Short exercise A: From the listing below, extract every line that contains the string "partial", including lines where it appears as part of a longer word. Matching is case-sensitive.

Document:
++++++++++

Posts Tagged ‘Liggett Lady’

MVT (Most Valuable Time)

October 23, 2010

Andrew Hicks

I’m near the end of the glorious downtime that occurs only once in the daytime hours. Both babies are asleep. As parents know, an hour lasts 120 minutes when your kids are awake and 30 minutes when they’re not. So this is the most valuable time of the day for me. It’s my 1909 T206 White Border #366 Honus Wagner baseball card*, if you will. This is when I take my laptop outside and write this blog.

It’s another great day out, too. Even the faint smell of Liggett Lady’s secondhand smoke and the sound of her intermittent hacking cough seem to be harmonious with nature. Only the back issues of the Farmer’s Almanac will be able to say for sure, but I suspect this September and October have been home to the most beautiful days I’ve ever slept through.

This is the fourth day I’ve been getting around with a cane rather than crutches, and it’s been a major advancement for me. My in-laws are still taking good care of Sarah and Silas, for which I’m extremely grateful. Tiffany comes up on the weekends, too, but each day sees me resuming more and more of the responsibilities of caring for my own children.

Probably one more week of assisted-living exile, and I’ll be back at home, facing 45 hours a week of solo daddy time. I’m having to relearn old stuff and freshly learn new stuff. My body’s still healing, too, which leaves me feeling exhausted a lot more easily. It’s hard for me to resist sleeping when they sleep, and nap time is over far too quickly.

The naptime wakeup ritual has taken a strange turn this week. For four consecutive days now, sometime during her nap, Sarah has removed her pants and diaper. No poop episodes yet, but everything in her bed that could be peed on got peed on. Parents of kids older than mine have been warning me this would happen. And, yes, I had noticed Sarah randomly pulling her pants to her knees and then walking around with them like that, but I just figured it was because VH1’s been showing 8 Mile twice a day for the past month.

++++++++++

Short exercise B: Quote the entire blog post above word for word.

++++++++++

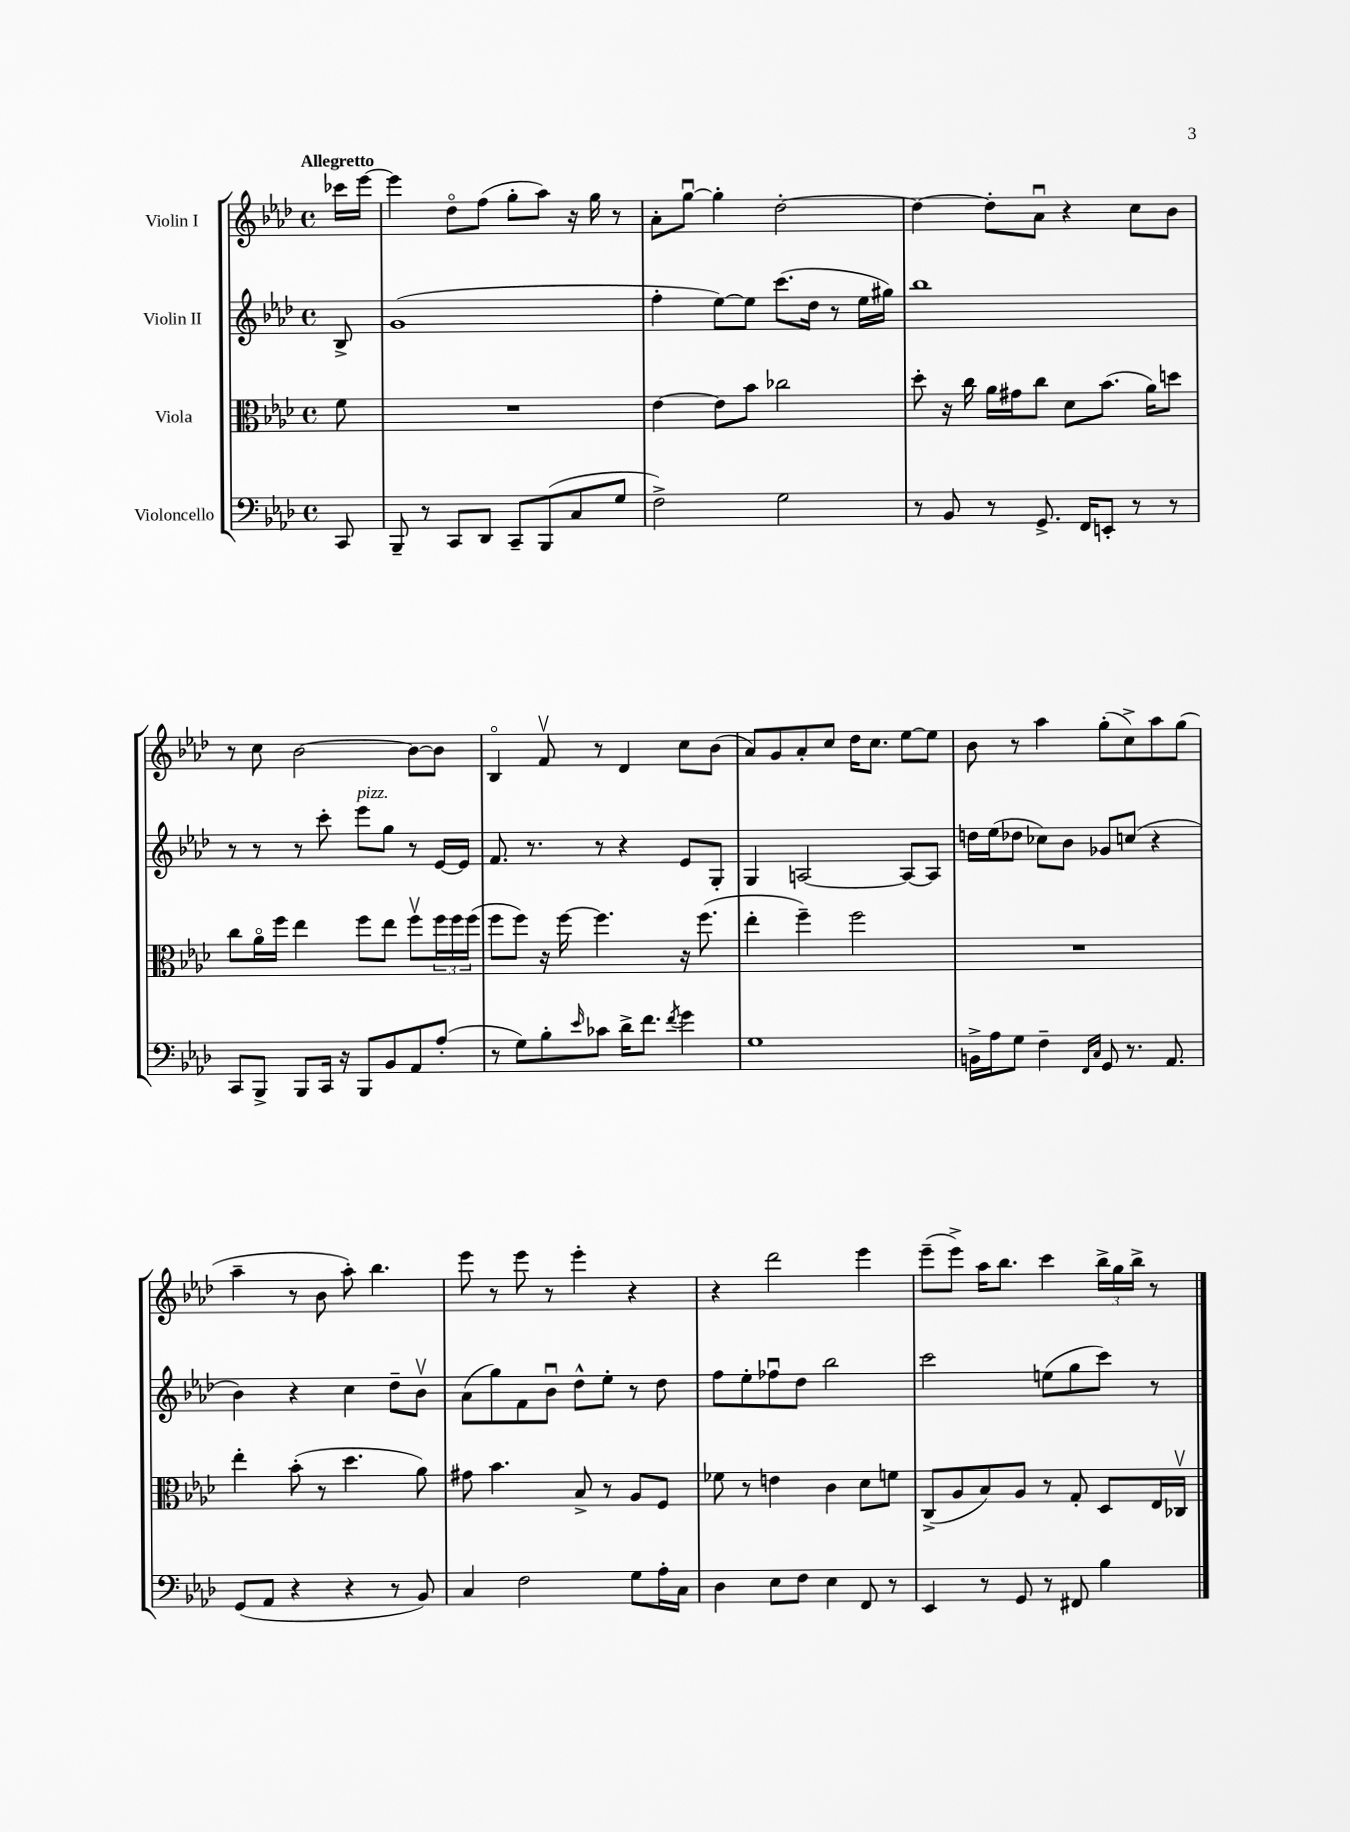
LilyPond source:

<<
\new StaffGroup <<
\new Staff = "s0" \with { instrumentName = "Violin I" } {
    \clef treble \key aes \major \defaultTimeSignature \time 4/4 \partial 8 \tempo "Allegretto"
    ces'''16 ees'''16~ |
    ees'''4 des''8\flageolet f''8( g''8-. aes''8) r16 g''16 r8 |
    aes'8-. g''8~\downbow g''4-. des''2~-. |
    des''4~ des''8-. aes'8\downbow r4 c''8 bes'8 |
    r8 c''8 bes'2~ bes'8~ bes'8 |
    bes4\flageolet f'8\upbow r8 des'4 c''8 bes'8( |
    aes'8) g'8 aes'8-. c''8 des''16 c''8. ees''8~ ees''8 |
    bes'8 r8 aes''4 g''8-.( c''8->) aes''8 g''8( |
    aes''4-- r8 bes'8 aes''8-.) bes''4. |
    ees'''8 r8 ees'''8 r8 ees'''4-. r4 |
    r4 des'''2 ees'''4 |
    ees'''8--( ees'''8->) aes''16 bes''8. c'''4 \tuplet 3/2 { bes''16-> g''16 bes''16-> } r8 \bar "|." |
}
\new Staff = "s1" \with { instrumentName = "Violin II" } {
    \clef treble \key aes \major \defaultTimeSignature \time 4/4 \partial 8
    bes8-> |
    g'1( |
    f''4-. ees''8~) ees''8 c'''8.( des''16 r8 ees''16 gis''16) |
    bes''1 |
    r8 r8 r8 c'''8-. ees'''8^\markup { \italic "pizz." } g''8 r8 ees'16~ ees'16 |
    f'8. r8. r8 r4 ees'8 g8-. |
    g4 a2~ a8~ a8 |
    d''16 ees''16( des''8 ces''8) bes'8 ges'8 c''8( r4 |
    bes'4) r4 c''4 des''8-- bes'8\upbow |
    aes'8( g''8) f'8 bes'8\downbow des''8-^ ees''8-. r8 des''8 |
    f''8 ees''8-. fes''8\downbow des''8 bes''2 |
    c'''2 e''8( g''8 c'''8) r8 \bar "|." |
}
\new Staff = "s2" \with { instrumentName = "Viola" } {
    \clef alto \key aes \major \defaultTimeSignature \time 4/4 \partial 8
    f'8 |
    R1 |
    ees'4~ ees'8 bes'8 ces''2 |
    des''8-. r16 c''16 aes'16 gis'16 c''8 des'8 bes'8.( aes'16) d''8 |
    c''8 aes'16\flageolet f''16 ees''4 f''8 ees''8 f''8\upbow \tuplet 3/2 { f''16 f''16 f''16( } |
    f''8 f''8) r16 f''16~ f''4. r16 f''8.( |
    ees''4-. f''4--) f''2 |
    R1 |
    ees''4-. bes'8-.( r8 des''4. aes'8) |
    gis'8 bes'4. bes8-> r8 aes8 f8 |
    fes'8 r8 e'4 c'4 des'8 f'8 |
    c8->( aes8 bes8) aes8 r8 g8-. des8 ees16 ces16\upbow \bar "|." |
}
\new Staff = "s3" \with { instrumentName = "Violoncello" } {
    \clef bass \key aes \major \defaultTimeSignature \time 4/4 \partial 8
    c,8 |
    bes,,8-- r8 c,8 des,8 c,8-- bes,,8( c8 g8 |
    f2->) g2 |
    r8 bes,8 r8 g,8.-> f,16 e,8-. r8 r8 |
    c,8 bes,,8-> bes,,8 c,16 r16 bes,,8 bes,8 aes,8 aes8-.( |
    r8 g8) bes8-. \grace { ees'16 } ces'8 des'16-> f'8. \acciaccatura { f'8 } g'4 |
    g1 |
    b,16-> aes16 g8 f4-- \grace { f,16 c16 } g,8 r8. aes,8. |
    g,8( aes,8 r4 r4 r8 bes,8) |
    c4 f2 g8 aes16-. c16 |
    des4 ees8 f8 ees4 f,8 r8 |
    ees,4 r8 g,8 r8 fis,8 bes4 \bar "|." |
}
>>
>>
\layout { \context { \Score \remove "Bar_number_engraver" } }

++++++++++

Task result A:
    \clef treble \key aes \major \defaultTimeSignature \time 4/4 \partial 8 \tempo "Allegretto"
    \clef treble \key aes \major \defaultTimeSignature \time 4/4 \partial 8
    \clef alto \key aes \major \defaultTimeSignature \time 4/4 \partial 8
    \clef bass \key aes \major \defaultTimeSignature \time 4/4 \partial 8

Task result B:
Posts Tagged ‘Liggett Lady’

MVT (Most Valuable Time)

October 23, 2010

Andrew Hicks

I’m near the end of the glorious downtime that occurs only once in the daytime hours. Both babies are asleep. As parents know, an hour lasts 120 minutes when your kids are awake and 30 minutes when they’re not. So this is the most valuable time of the day for me. It’s my 1909 T206 White Border #366 Honus Wagner baseball card*, if you will. This is when I take my laptop outside and write this blog.

It’s another great day out, too. Even the faint smell of Liggett Lady’s secondhand smoke and the sound of her intermittent hacking cough seem to be harmonious with nature. Only the back issues of the Farmer’s Almanac will be able to say for sure, but I suspect this September and October have been home to the most beautiful days I’ve ever slept through.

This is the fourth day I’ve been getting around with a cane rather than crutches, and it’s been a major advancement for me. My in-laws are still taking good care of Sarah and Silas, for which I’m extremely grateful. Tiffany comes up on the weekends, too, but each day sees me resuming more and more of the responsibilities of caring for my own children.

Probably one more week of assisted-living exile, and I’ll be back at home, facing 45 hours a week of solo daddy time. I’m having to relearn old stuff and freshly learn new stuff. My body’s still healing, too, which leaves me feeling exhausted a lot more easily. It’s hard for me to resist sleeping when they sleep, and nap time is over far too quickly.

The naptime wakeup ritual has taken a strange turn this week. For four consecutive days now, sometime during her nap, Sarah has removed her pants and diaper. No poop episodes yet, but everything in her bed that could be peed on got peed on. Parents of kids older than mine have been warning me this would happen. And, yes, I had noticed Sarah randomly pulling her pants to her knees and then walking around with them like that, but I just figured it was because VH1’s been showing 8 Mile twice a day for the past month.